StabilizerBench: A Benchmark for AI-Assisted Quantum Error Correction Circuit Synthesis

TL;DR

StabilizerBench is a comprehensive benchmark suite designed to evaluate AI agents on the synthesis, optimization, and fault-tolerant construction of quantum error correction circuits, facilitating progress measurement in quantum programming automation.

Contribution

It introduces a novel, scalable benchmark with scoring metrics for AI-generated stabilizer circuits across multiple tasks and code sizes, filling a gap in quantum error correction research.

Findings

Benchmark discriminates AI model performance effectively.

AI agents show significant room for improvement.
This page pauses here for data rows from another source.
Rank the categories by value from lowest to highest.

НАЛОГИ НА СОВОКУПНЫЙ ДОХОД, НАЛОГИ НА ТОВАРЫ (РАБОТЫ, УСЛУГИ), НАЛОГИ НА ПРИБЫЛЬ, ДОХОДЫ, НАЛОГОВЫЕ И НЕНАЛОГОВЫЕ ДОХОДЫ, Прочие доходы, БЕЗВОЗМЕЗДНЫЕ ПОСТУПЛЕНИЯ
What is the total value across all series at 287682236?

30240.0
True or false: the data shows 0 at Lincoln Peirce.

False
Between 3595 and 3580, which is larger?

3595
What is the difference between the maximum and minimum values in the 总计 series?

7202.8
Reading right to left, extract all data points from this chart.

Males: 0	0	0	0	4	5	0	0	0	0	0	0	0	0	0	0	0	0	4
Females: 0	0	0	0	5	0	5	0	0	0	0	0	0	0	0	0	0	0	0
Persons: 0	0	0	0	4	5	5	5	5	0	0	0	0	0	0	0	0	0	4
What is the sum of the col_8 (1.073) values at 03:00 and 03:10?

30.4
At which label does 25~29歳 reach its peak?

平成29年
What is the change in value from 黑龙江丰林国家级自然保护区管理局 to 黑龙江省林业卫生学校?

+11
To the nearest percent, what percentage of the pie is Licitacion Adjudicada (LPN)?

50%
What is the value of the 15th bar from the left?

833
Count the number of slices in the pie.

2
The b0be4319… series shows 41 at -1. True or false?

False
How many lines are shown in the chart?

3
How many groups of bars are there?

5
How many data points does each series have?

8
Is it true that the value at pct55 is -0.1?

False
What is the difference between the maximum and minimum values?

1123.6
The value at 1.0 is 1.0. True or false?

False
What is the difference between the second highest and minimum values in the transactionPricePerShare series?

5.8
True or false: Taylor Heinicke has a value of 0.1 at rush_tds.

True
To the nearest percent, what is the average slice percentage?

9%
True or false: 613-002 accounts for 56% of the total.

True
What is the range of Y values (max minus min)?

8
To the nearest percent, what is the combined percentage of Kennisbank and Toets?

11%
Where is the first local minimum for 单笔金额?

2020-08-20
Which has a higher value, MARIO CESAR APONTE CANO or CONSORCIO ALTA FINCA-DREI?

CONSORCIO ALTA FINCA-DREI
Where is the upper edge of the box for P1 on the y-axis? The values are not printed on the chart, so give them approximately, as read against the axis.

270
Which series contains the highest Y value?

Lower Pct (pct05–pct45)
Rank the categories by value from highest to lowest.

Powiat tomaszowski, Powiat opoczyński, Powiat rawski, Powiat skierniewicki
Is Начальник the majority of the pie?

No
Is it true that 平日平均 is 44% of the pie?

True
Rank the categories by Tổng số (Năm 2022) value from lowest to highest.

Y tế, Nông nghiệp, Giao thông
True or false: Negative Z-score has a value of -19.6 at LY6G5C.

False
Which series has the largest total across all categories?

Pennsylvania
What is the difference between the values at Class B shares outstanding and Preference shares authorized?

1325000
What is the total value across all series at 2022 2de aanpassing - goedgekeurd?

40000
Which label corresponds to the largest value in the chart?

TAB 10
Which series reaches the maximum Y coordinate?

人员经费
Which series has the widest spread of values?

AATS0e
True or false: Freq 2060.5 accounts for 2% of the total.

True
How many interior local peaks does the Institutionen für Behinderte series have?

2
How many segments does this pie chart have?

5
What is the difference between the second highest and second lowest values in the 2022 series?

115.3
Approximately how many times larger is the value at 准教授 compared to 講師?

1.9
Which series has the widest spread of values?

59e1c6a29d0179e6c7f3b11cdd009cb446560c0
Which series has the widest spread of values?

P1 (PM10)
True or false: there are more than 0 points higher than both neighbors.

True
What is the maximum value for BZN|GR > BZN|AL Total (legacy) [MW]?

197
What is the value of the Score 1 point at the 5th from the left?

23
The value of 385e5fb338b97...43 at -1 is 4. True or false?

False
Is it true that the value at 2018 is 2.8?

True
The suite enables scalable verification via Gottesman Knill theorem.

Abstract

As quantum hardware scales toward fault tolerant operation, the demand for correct quantum error correction (QEC) circuits far outpaces manual design capacity. AI agents offer a promising path to automating this synthesis, yet no benchmark exists to measure their progress on the specialized task of generating QEC circuits. We introduce StabilizerBench, a benchmark suite of 192 stabilizer codes spanning 12 families, 4-196 qubits, and distances 2-21, organized into three tasks of increasing difficulty: state preparation circuit generation, circuit optimization under semantic constraints, and fault tolerant circuit synthesis. Although motivated by QEC, stabilizer circuits exercise core competencies required for general quantum programming, including gate decomposition, qubit routing, and semantic preserving transformations, while admitting efficient verification via the Gottesman Knill theorem, enabling the benchmark to scale to large codes without the exponential cost of full unitary comparison. We define a unified generator weighted scoring system with two tiers: a capability score measuring breadth of success and a quality score capturing circuit merit. We also introduce continuous fault tolerance and optimization metrics that grade error resilience and circuit improvements beyond binary pass or fail. Following the design of classical benchmarks such as SWE-bench, StabilizerBench specifies inputs, verification oracles, and scoring but leaves prompts and agent strategies open. We evaluate three frontier AI agents and find the benchmark discriminates across models and tasks with substantial headroom for improvement.